Conclusions

This chapter focuses on the design of presence in merging realities as approached in the social and design sciences. Presence is a fuzzy concept. Many methodologies implicitly include or exclude presence as value for design.

Current presence research focuses on creating the sense of presence in being-there, but it most often does not address larger issues of societal impact of presence design. In our day-to-day lives in social networks and pervasive ubiquitous technologies upon which fundamental processes of life depend in network societies, on- and offline realities merge. The being-here and the being-there are one in human experience.
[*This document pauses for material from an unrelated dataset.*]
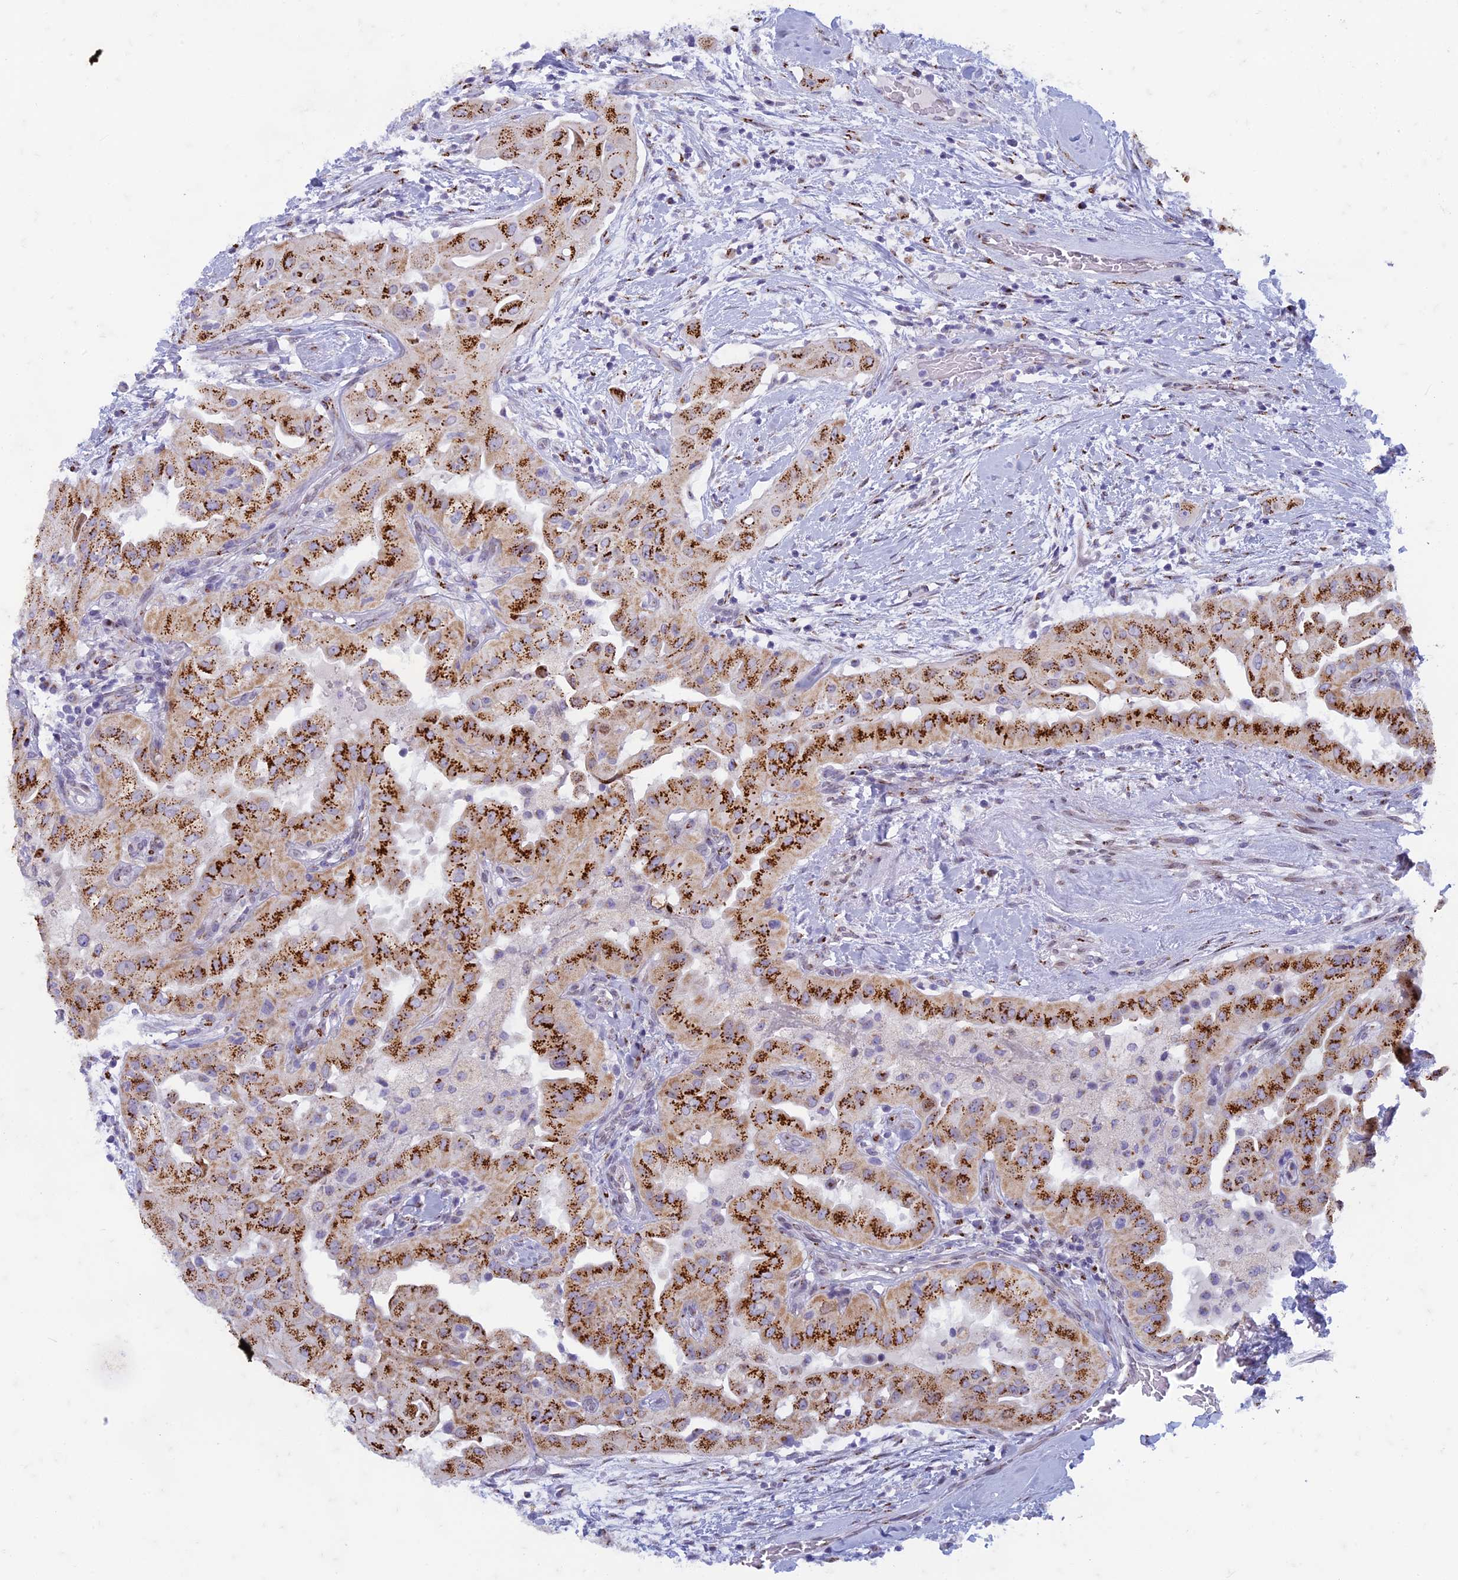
{"staining": {"intensity": "strong", "quantity": ">75%", "location": "cytoplasmic/membranous"}, "tissue": "thyroid cancer", "cell_type": "Tumor cells", "image_type": "cancer", "snomed": [{"axis": "morphology", "description": "Papillary adenocarcinoma, NOS"}, {"axis": "topography", "description": "Thyroid gland"}], "caption": "This image displays immunohistochemistry (IHC) staining of thyroid cancer, with high strong cytoplasmic/membranous expression in approximately >75% of tumor cells.", "gene": "FAM3C", "patient": {"sex": "female", "age": 59}}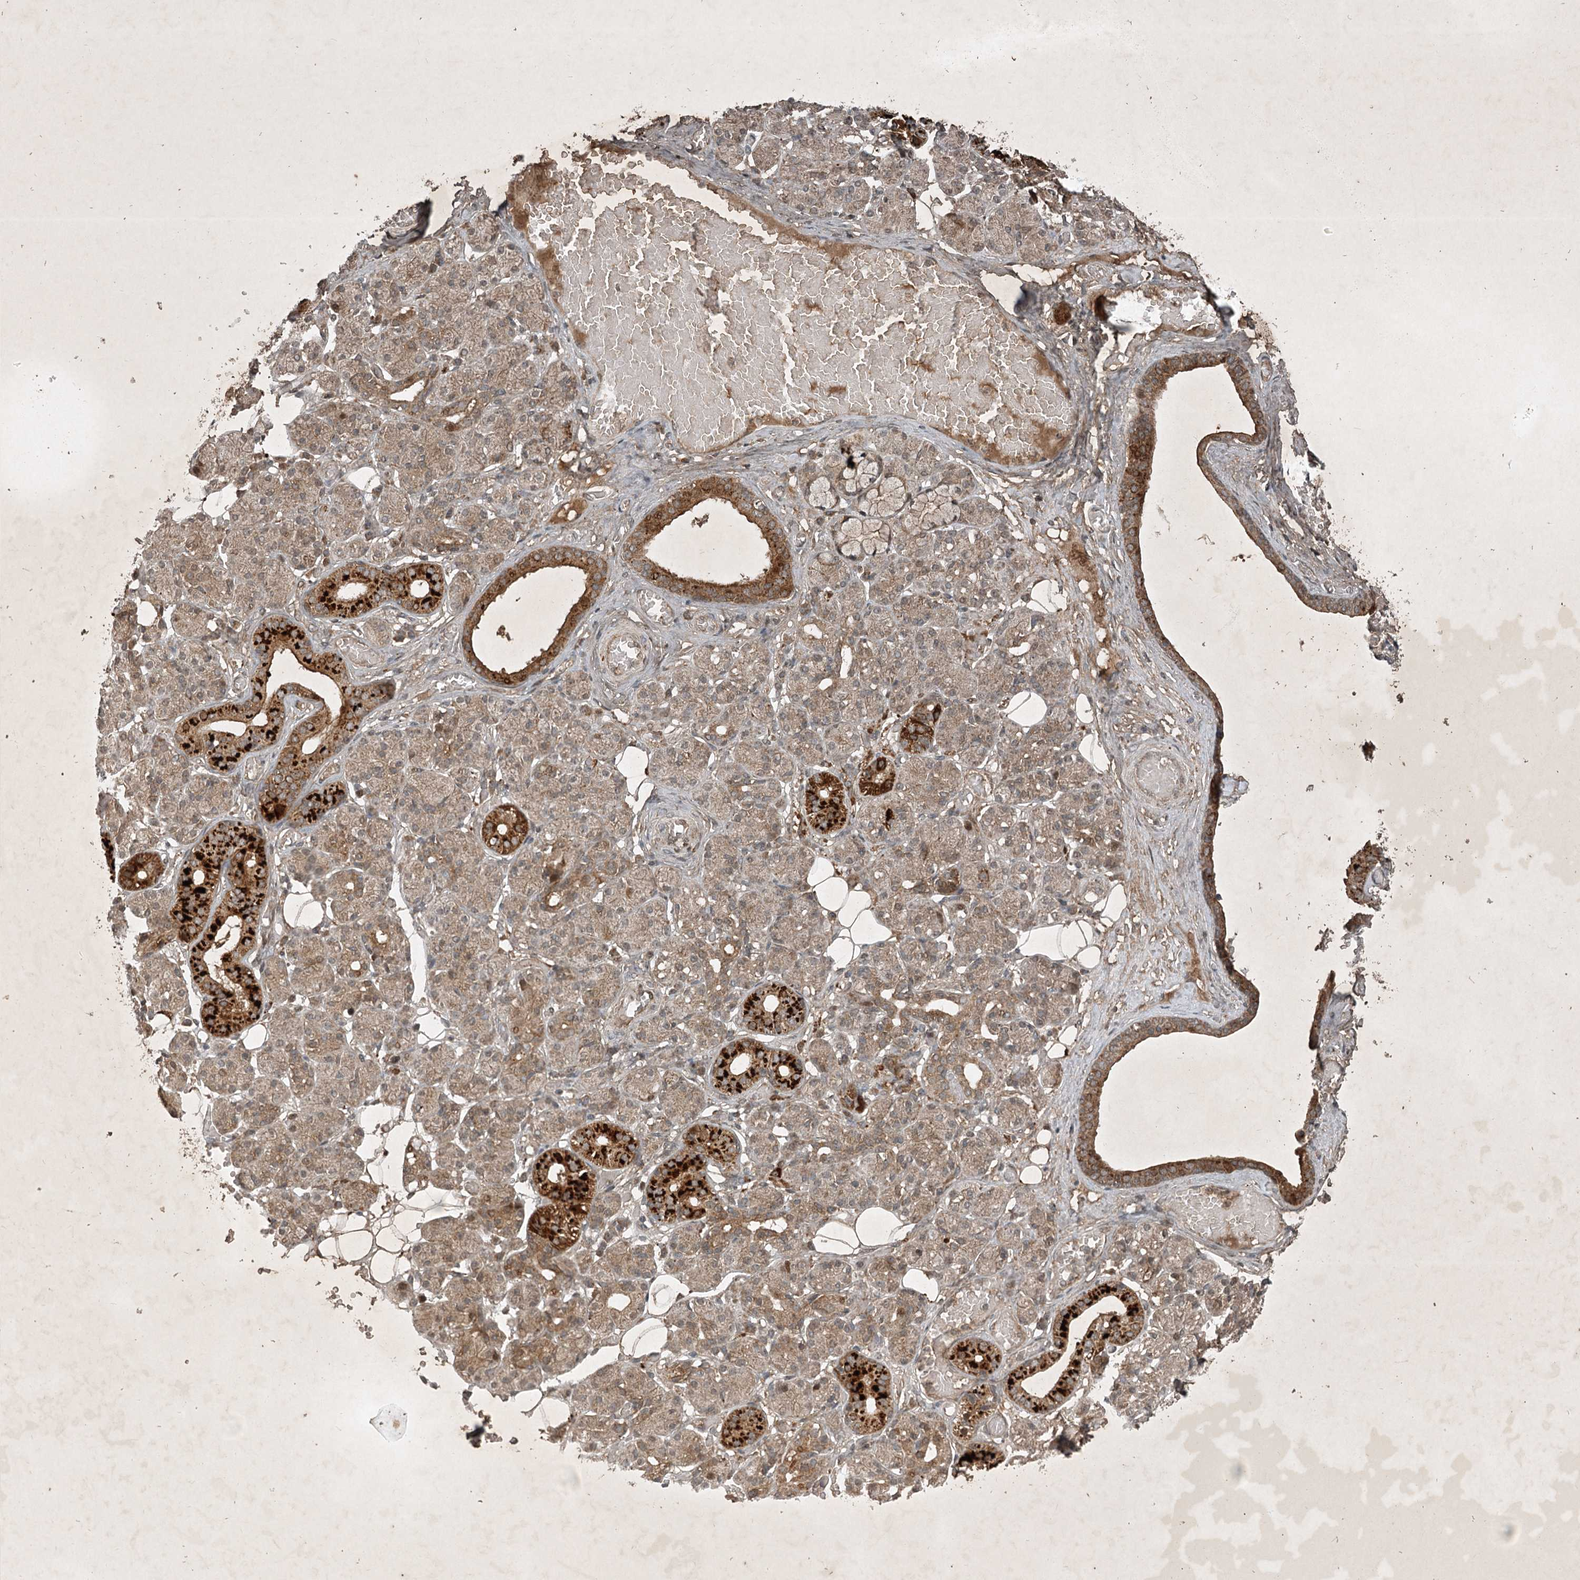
{"staining": {"intensity": "strong", "quantity": "25%-75%", "location": "cytoplasmic/membranous"}, "tissue": "salivary gland", "cell_type": "Glandular cells", "image_type": "normal", "snomed": [{"axis": "morphology", "description": "Normal tissue, NOS"}, {"axis": "topography", "description": "Salivary gland"}], "caption": "Glandular cells reveal high levels of strong cytoplasmic/membranous staining in approximately 25%-75% of cells in unremarkable salivary gland. The protein is stained brown, and the nuclei are stained in blue (DAB (3,3'-diaminobenzidine) IHC with brightfield microscopy, high magnification).", "gene": "UNC93A", "patient": {"sex": "male", "age": 63}}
Presence design is not design for specific behaviour for presence; it is meta-design; it is designing for choice and trade-offs between choices. It is design for experience in which current and historical contexts are taken into account together with actual perceptions and understanding. Both scientific, design and artistic research contribute to presence design.
Despite all of the current models of thinking, the current speed and scale of technological innovation is changing our lives profoundly. It is as if we are part of a global experiment in which dynamics of information, communication and transaction, all fundamental to society, are changing. Dynamics that have existed for over a thousand of years of building up experience and social structures, markets and structures of governance to be able to live together. Today systems of law and systems of value exchange are all under pressure. We, as human beings, are changing as result of the global network society.
The strive for well-being and survival is deep in our DNA and will keep on defining what will happen next. By incorporating presence as a value for design, and configuring design processes accordingly, ‘old’ human experience will have a chance to resonate and inform future generations to come for designing and creating a social, technological and ecological environment worth living in.